En 2013, environ 2700 sites web suisses ont été nettoyés de malware. Cela correspond à une légère diminution par rapport à 2012. SWITCH ne peut cependant lever l'alerte: pour les utilisateurs d'Internet, le malware reste un danger qui nous lancera de nouveaux défis en 2014. Au niveau mondial, près de 10 millions de nouveaux types de malware ont été découverts en 2013.

Publié le 05.02.2014

Selon le rapport sur le "Paysage des dangers 2013" de l'Agence européenne pour la sécurité des réseaux et de l'information ENISA, les "Drive-by-Infections" sont au premier rang des cyberdangers. On appelle malware les virus, logiciels espions, vers d'ordinateur ou chevaux de Troie. Des pirates accèdent à un site web au moyen de mots de passe volés ou décryptés. Rien que l'appel d'un site infecté pour déclencher l'installation de logiciel pernicieux.

Un modèle commercial lucratif aux pratiques nouvelles 

Jamais encore il n'avait été répandu autant de types de malware. Des pratiques toujours plus raffinées sont développées pour infecter des sites web. Le logiciel pernicieux réagit généralement en quelques heures aux nouvelles lacunes de sécurité et accède à des documents, enregistre des frappes de touches ou copie des mots de passe. Et le tout est envoyé aux serveurs des cybercriminels. Etant donné que les codes malicieux sont toujours mieux cachés sur les sites, le nettoyage devient de plus en plus difficile et le "modèle commercial" malware plus lucratif.

Problème reconnu 

Le problème des serveurs web infectés hébergeant des "Drive-By Downloads" est connu aussi bien au niveau international que dans notre pays.
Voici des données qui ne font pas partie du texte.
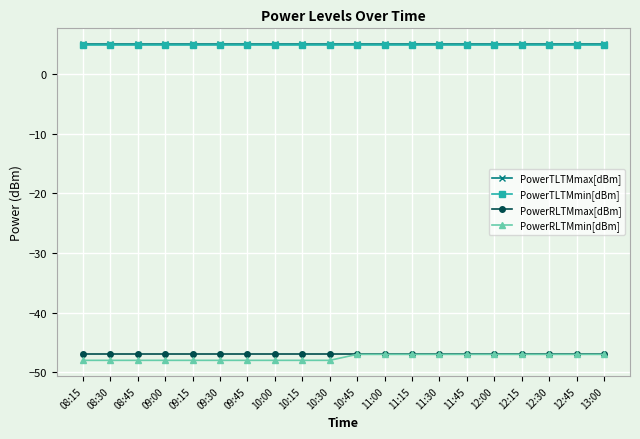

Reading left to right, what are all the values shown in this chart?

PowerTLTMmax[dBm]: 08:15=5.0	08:30=5.0	08:45=5.0	09:00=5.0	09:15=5.0	09:30=5.0	09:45=5.0	10:00=5.0	10:15=5.0	10:30=5.0	10:45=5.0	11:00=5.0	11:15=5.0	11:30=5.0	11:45=5.0	12:00=5.0	12:15=5.0	12:30=5.0	12:45=5.0	13:00=5.0
PowerTLTMmin[dBm]: 08:15=4.8	08:30=4.8	08:45=4.8	09:00=4.8	09:15=4.8	09:30=4.8	09:45=4.8	10:00=4.8	10:15=4.8	10:30=4.8	10:45=4.8	11:00=4.8	11:15=4.8	11:30=4.8	11:45=4.8	12:00=4.8	12:15=4.8	12:30=4.8	12:45=4.8	13:00=4.8
PowerRLTMmax[dBm]: 08:15=-47.0	08:30=-47.0	08:45=-47.0	09:00=-47.0	09:15=-47.0	09:30=-47.0	09:45=-47.0	10:00=-47.0	10:15=-47.0	10:30=-47.0	10:45=-47.0	11:00=-47.0	11:15=-47.0	11:30=-47.0	11:45=-47.0	12:00=-47.0	12:15=-47.0	12:30=-47.0	12:45=-47.0	13:00=-47.0
PowerRLTMmin[dBm]: 08:15=-48.0	08:30=-48.0	08:45=-48.0	09:00=-48.0	09:15=-48.0	09:30=-48.0	09:45=-48.0	10:00=-48.0	10:15=-48.0	10:30=-48.0	10:45=-47.0	11:00=-47.0	11:15=-47.0	11:30=-47.0	11:45=-47.0	12:00=-47.0	12:15=-47.0	12:30=-47.0	12:45=-47.0	13:00=-47.0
Grâce à la bonne collaboration avec les hébergeurs suisses, on peut intervenir activement contre les serveurs infectés. "Les autorités répressives internationales sont actives et agissent contre les responsables, comme le montre l'arrestation, l'année dernière, de l'auteur du malware bien connu "Blackhole Exploit Kit".", confirme Michael Hausding du service de sécurité de SWITCH.
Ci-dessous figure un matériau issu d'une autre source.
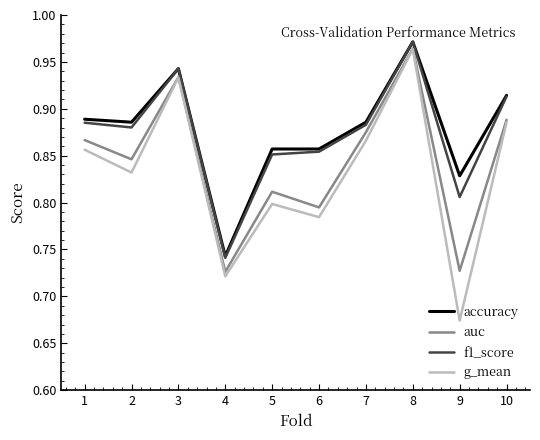

Which series has the largest total across all categories?

accuracy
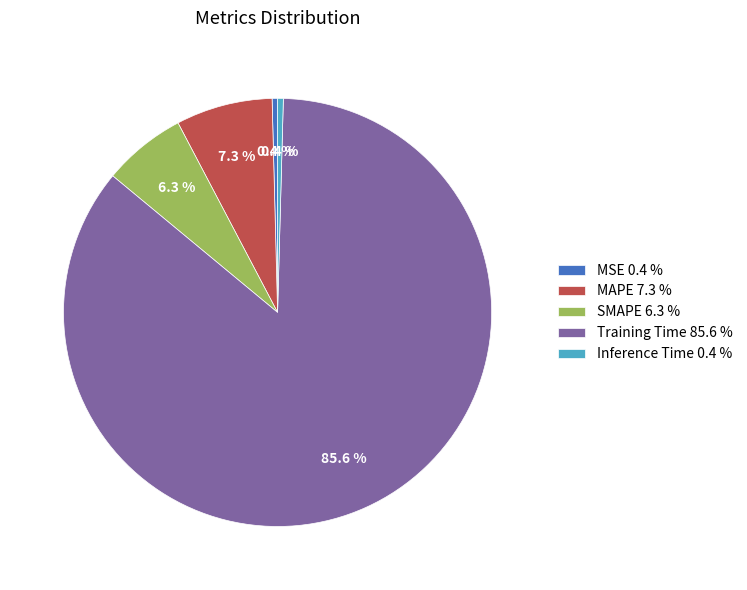

What percentage is the Training Time slice, to the nearest percent?

86%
Un processus de nettoyage établi 

Si SWITCH détecte du logiciel pernicieux, le détenteur du domaine en est informé. Celui-ci peut supprimer le code dangereux dans les 24 heures. S'il ne répond pas à cette injonction, le site web est bloqué par mesure de sécurité. En 2013, le code dangereux a été immédiatement supprimé dans environ 2100 des cas. 35 domaines ont été effacés, les gestionnaires n'ayant pas réagi et dans un cas, les autorités ont été informées. Depuis l'introduction du processus en 2010, SWITCH a détecté du logiciel pernicieux dans 7469 cas au total. Par le nettoyage des sites infectés, SWITCH veille à la sécurité et à la stabilité d'Internet en Suisse.
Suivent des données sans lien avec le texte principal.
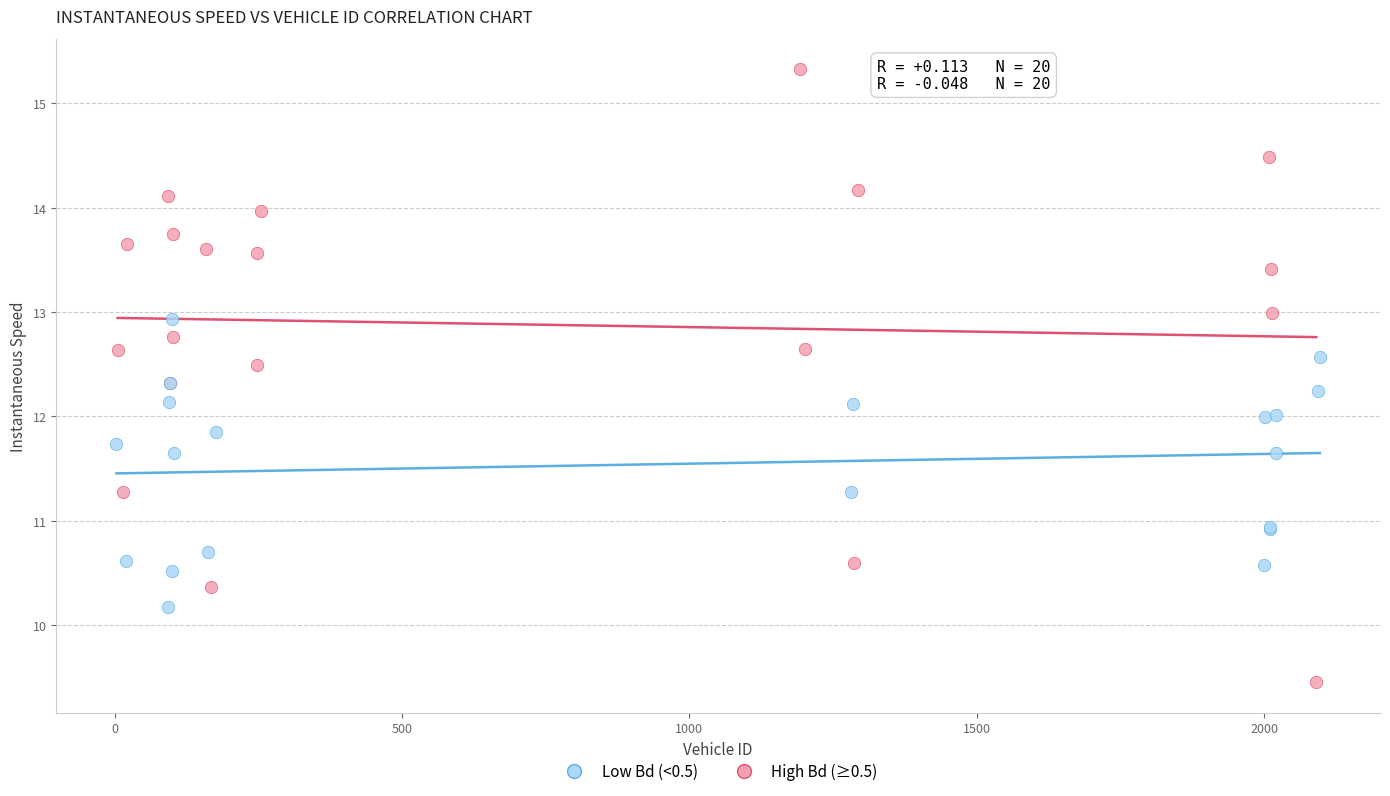

What are all the series names shown in the legend?

Low Bd (<0.5), High Bd (≥0.5)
Rapport Paysage des dangers 2013 d'ENISA:
http://swit.ch/enisa
 
A propos de SWITCH

SWITCH a, en tant que partenaire des hautes écoles, introduit Internet en Suisse voici 25 ans. Actuellement, cette organisation sans but lucratif développe, avec 100 collaborateurs au siège de Zurich, des services Internet pour enseignants, chercheurs et étudiants ainsi que pour des clients commerciaux. SWITCH est synonyme de sécurité sur Internet.